(Dataset records)
◆ ◆ ◆ ◆ ◆
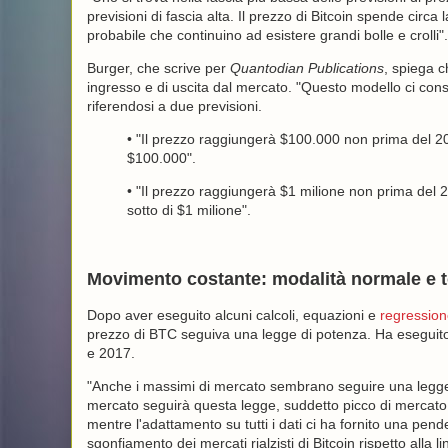
previsioni di fascia alta. Il prezzo di Bitcoin spende circ
probabile che continuino ad esistere grandi bolle e crolli".
Burger, che scrive per
Quantodian Publications
, spiega c
ingresso e di uscita dal mercato. "Questo modello ci cons
riferendosi a due previsioni.
• "Il prezzo raggiungerà $100.000 non prima del 202
$100.000".
• "Il prezzo raggiungerà $1 milione non prima del 2
sotto di $1 milione".
Movimento costante: modalità normale e 
Dopo aver eseguito alcuni calcoli, equazioni e
regression
prezzo di BTC seguiva una legge di potenza. Ha eseguito l
e 2017.
"Anche i massimi di mercato sembrano seguire una legge 
mercato seguirà questa legge, suddetto picco di mercato
mentre l'adattamento su tutti i dati ci ha fornito una pe
sgonfiamento dei mercati rialzisti di Bitcoin rispetto alla 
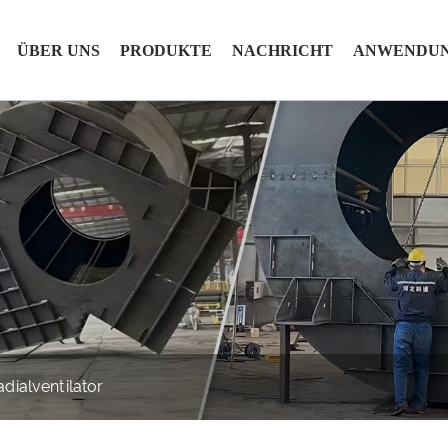
ÜBER UNS
PRODUKTE
NACHRICHT
ANWENDU
adialventilator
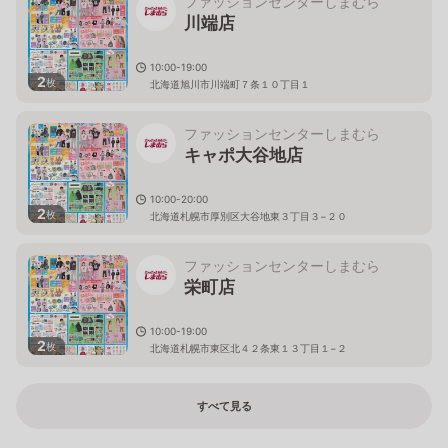
ファッションセンターしまむら
川端店
10:00-19:00
2
枚
北海道旭川市川端町７条１０丁目１
ファッションセンターしまむら
キャポ大谷地店
10:00-20:00
2
枚
北海道札幌市厚別区大谷地東３丁目３−２０
ファッションセンターしまむら
栄町店
10:00-19:00
2
枚
北海道札幌市東区北４２条東１３丁目１−２
すべて見る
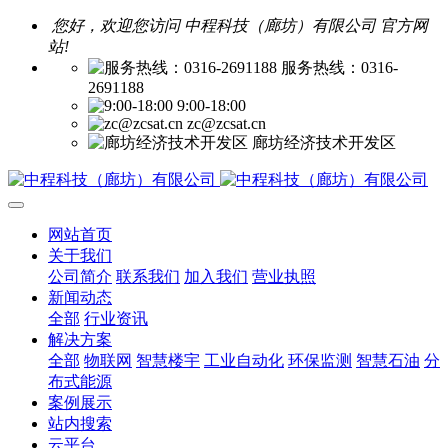
您好，欢迎您访问 中程科技（廊坊）有限公司 官方网
站!
服务热线：0316-
2691188
9:00-18:00
zc@zcsat.cn
廊坊经济技术开发区
网站首页
关于我们
公司简介
联系我们
加入我们
营业执照
新闻动态
全部
行业资讯
解决方案
全部
物联网
智慧楼宇
工业自动化
环保监测
智慧石油
分
布式能源
案例展示
站内搜索
云平台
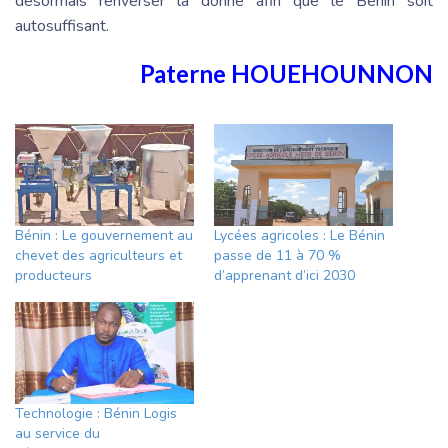
désormais renverser la donne afin que le Bénin soit
autosuffisant.
Paterne HOUEHOUNNON
Bénin : Le gouvernement au
Lycées agricoles : Le Bénin
chevet des agriculteurs et
passe de 11 à 70 %
producteurs
d’apprenant d’ici 2030
Technologie : Bénin Logis
au service du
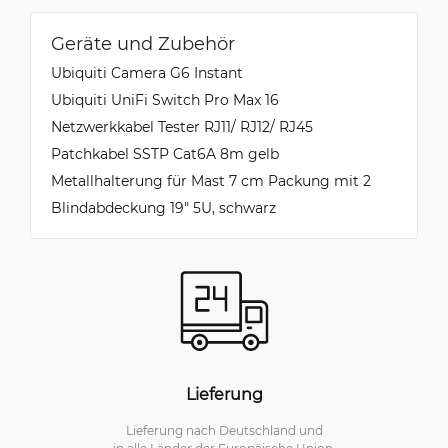
Geräte und Zubehör
Ubiquiti Camera G6 Instant
Ubiquiti UniFi Switch Pro Max 16
Netzwerkkabel Tester RJ11/ RJ12/ RJ45
Patchkabel SSTP Cat6A 8m gelb
Metallhalterung für Mast 7 cm Packung mit 2
Blindabdeckung 19" 5U, schwarz
Lieferung
Lieferung nach Deutschland und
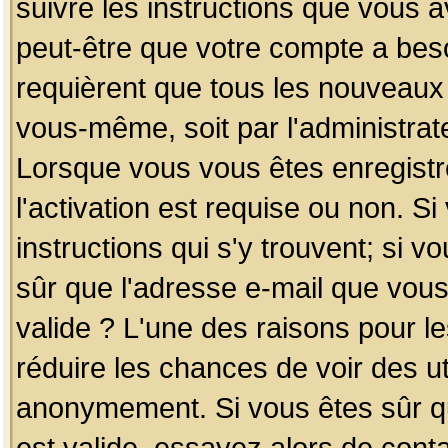
suivre les instructions que vous a
peut-être que votre compte a beso
requièrent que tous les nouveaux 
vous-même, soit par l'administrat
Lorsque vous vous êtes enregistr
l'activation est requise ou non. S
instructions qui s'y trouvent; si v
sûr que l'adresse e-mail que vous
valide ? L'une des raisons pour les
réduire les chances de voir des u
anonymement. Si vous êtes sûr qu
est valide, essayez alors de conta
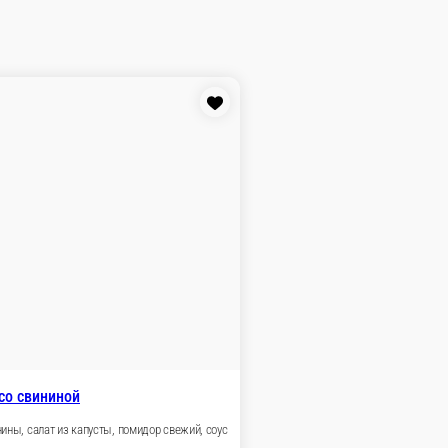
е, лук репка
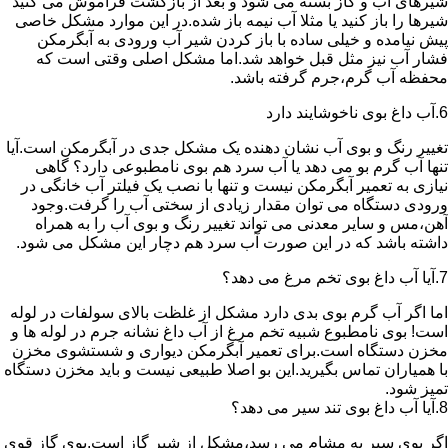
شیرهای آب و گاز بسته می شود و بعد از بازگشت فراموش می کنید
شیرها را باز کنید یا مثلا آب نیمه باز شده.در این موارد مشکل خاصی
پیش نیامده و خیلی ساده با باز کردن شیر آب ورودی به آبگرمکن
فشار آب نیز مثل قبل خواهد شد.اما مشکل اصلی وقتی است که
محفظه آب گرم،جرم گرفته باشد.
6.آب داغ بوی ناخوشایند دارد
تغییر رنگ و بوی آب نشان دهنده یک مشکل جدی در آبگرمکن است.آیا
تنها آب گرم بو می دهد یا آب سرد هم بوی نامطبوعی دارد؟ گاهی
نیازی به تعمیر آبگرمکن نیست و تنها با نصب یک فیلتر آب خانگی در
ورودی دستگاه می توان مقدار زیادی از سختی آب را گرفت.وجود
آهن،مس و سایر معدنی می تواند تغییر رنگ و بوی آب را به همراه
داشته باشد که در این صورت آب سرد هم دچار این مشکل می شود.
7.آیا آب داغ بوی تخم مرغ می دهد؟
اما اگر آب گرم بوی بدی دارد مشکل از غلظت بالای سولفات در لوله
است! بوی نامطبوع شبیه تخم مرغ از آب داغ نشانه جرم در لوله ها و
مخزن دستگاه است.برای تعمیر آبگرمکن دیواری و شستشوی مخزن
با همیاران تماس بگیرید.این بو اصلا طبیعی نیست و باید مخزن دستگاه
تمیز شود.
8.آیا آب داغ بوی تند سیر می دهد؟
اگر بوی سیر به مشام می رسد،مشکل از شیر گاز است.بوی گاز قوی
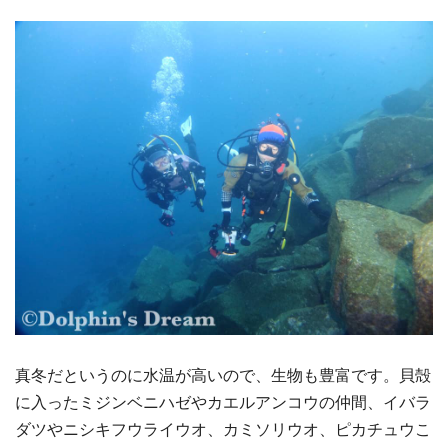
真冬だというのに水温が高いので、生物も豊富です。貝殻
に入ったミジンベニハゼやカエルアンコウの仲間、イバラ
ダツやニシキフウライウオ、カミソリウオ、ピカチュウこ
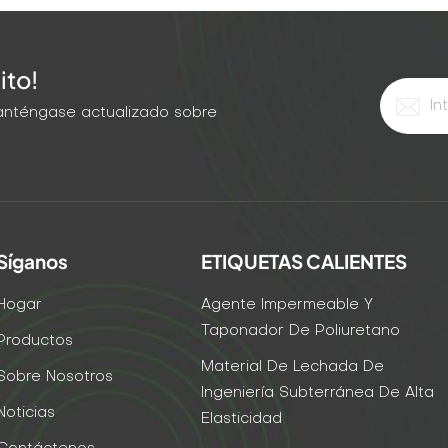
ito!
 Manténgase actualizado sobre
Síganos
ETIQUETAS CALIENTES
Hogar
Agente Impermeable Y
Taponador De Poliuretano
Productos
Material De Lechada De
Sobre Nosotros
Ingeniería Subterránea De Alta
Noticias
Elasticidad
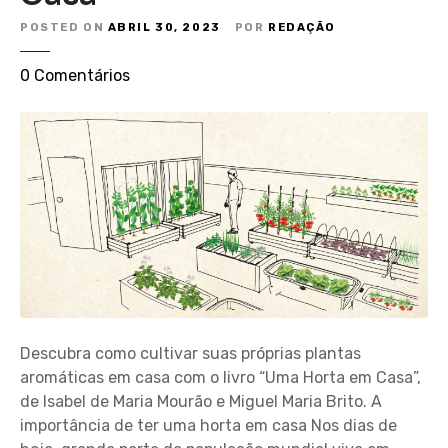
POSTED ON
ABRIL 30, 2023
POR
REDAÇÃO
e
0
Comentários
m
C
u
l
t
i
v
e
a
r
o
Descubra como cultivar suas próprias plantas
m
aromáticas em casa com o livro “Uma Horta em Casa”,
á
de Isabel de Maria Mourão e Miguel Maria Brito. A
t
importância de ter uma horta em casa Nos dias de
i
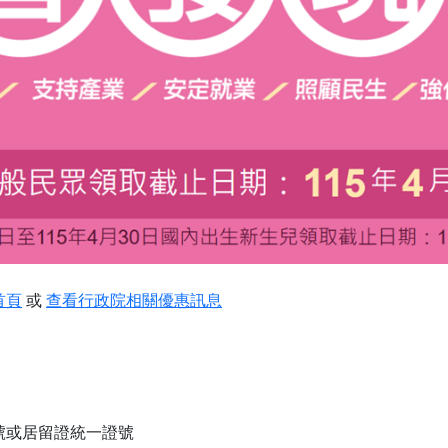
首頁
或
查看行政院相關優惠訊息
號或居留證統一證號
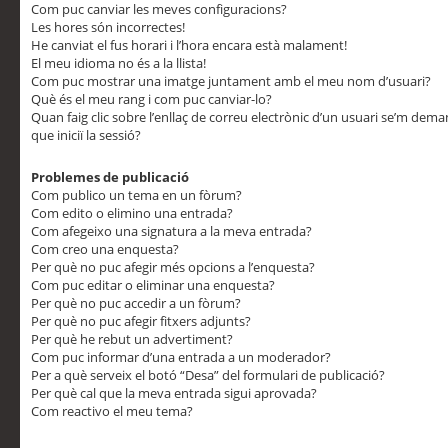
Com puc canviar les meves configuracions?
Les hores són incorrectes!
He canviat el fus horari i l’hora encara està malament!
El meu idioma no és a la llista!
Com puc mostrar una imatge juntament amb el meu nom d’usuari?
Què és el meu rang i com puc canviar-lo?
Quan faig clic sobre l’enllaç de correu electrònic d’un usuari se’m dem
que iniciï la sessió?
Problemes de publicació
Com publico un tema en un fòrum?
Com edito o elimino una entrada?
Com afegeixo una signatura a la meva entrada?
Com creo una enquesta?
Per què no puc afegir més opcions a l’enquesta?
Com puc editar o eliminar una enquesta?
Per què no puc accedir a un fòrum?
Per què no puc afegir fitxers adjunts?
Per què he rebut un advertiment?
Com puc informar d’una entrada a un moderador?
Per a què serveix el botó “Desa” del formulari de publicació?
Per què cal que la meva entrada sigui aprovada?
Com reactivo el meu tema?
◆ ◆ ◆ ◆ ◆
| Problem requirements |
Your answer should consist of the lines above between those holding "Technologie : Bénin Logis" and "آهن،مس و سایر", inclusive, reproduced word for word and without pictures.

| Answer for the task |
Technologie : Bénin Logis
au service du
Geräte und Zubehör
Ubiquiti Camera G6 Instant
Ubiquiti UniFi Switch Pro Max 16
Netzwerkkabel Tester RJ11/ RJ12/ RJ45
Patchkabel SSTP Cat6A 8m gelb
Metallhalterung für Mast 7 cm Packung mit 2
Blindabdeckung 19" 5U, schwarz
Lieferung
Lieferung nach Deutschland und
suivre les instructions que vous a
peut-être que votre compte a beso
requièrent que tous les nouveaux 
vous-même, soit par l'administrat
Lorsque vous vous êtes enregistr
l'activation est requise ou non. S
instructions qui s'y trouvent; si v
sûr que l'adresse e-mail que vous
valide ? L'une des raisons pour les
réduire les chances de voir des u
anonymement. Si vous êtes sûr qu
est valide, essayez alors de conta
е, лук репка
شیرهای آب و گاز بسته می شود و بعد از بازگشت فراموش می کنید
شیرها را باز کنید یا مثلا آب نیمه باز شده.در این موارد مشکل خاصی
پیش نیامده و خیلی ساده با باز کردن شیر آب ورودی به آبگرمکن
فشار آب نیز مثل قبل خواهد شد.اما مشکل اصلی وقتی است که
محفظه آب گرم،جرم گرفته باشد.
6.آب داغ بوی ناخوشایند دارد
تغییر رنگ و بوی آب نشان دهنده یک مشکل جدی در آبگرمکن است.آیا
تنها آب گرم بو می دهد یا آب سرد هم بوی نامطبوعی دارد؟ گاهی
نیازی به تعمیر آبگرمکن نیست و تنها با نصب یک فیلتر آب خانگی در
ورودی دستگاه می توان مقدار زیادی از سختی آب را گرفت.وجود
آهن،مس و سایر معدنی می تواند تغییر رنگ و بوی آب را به همراه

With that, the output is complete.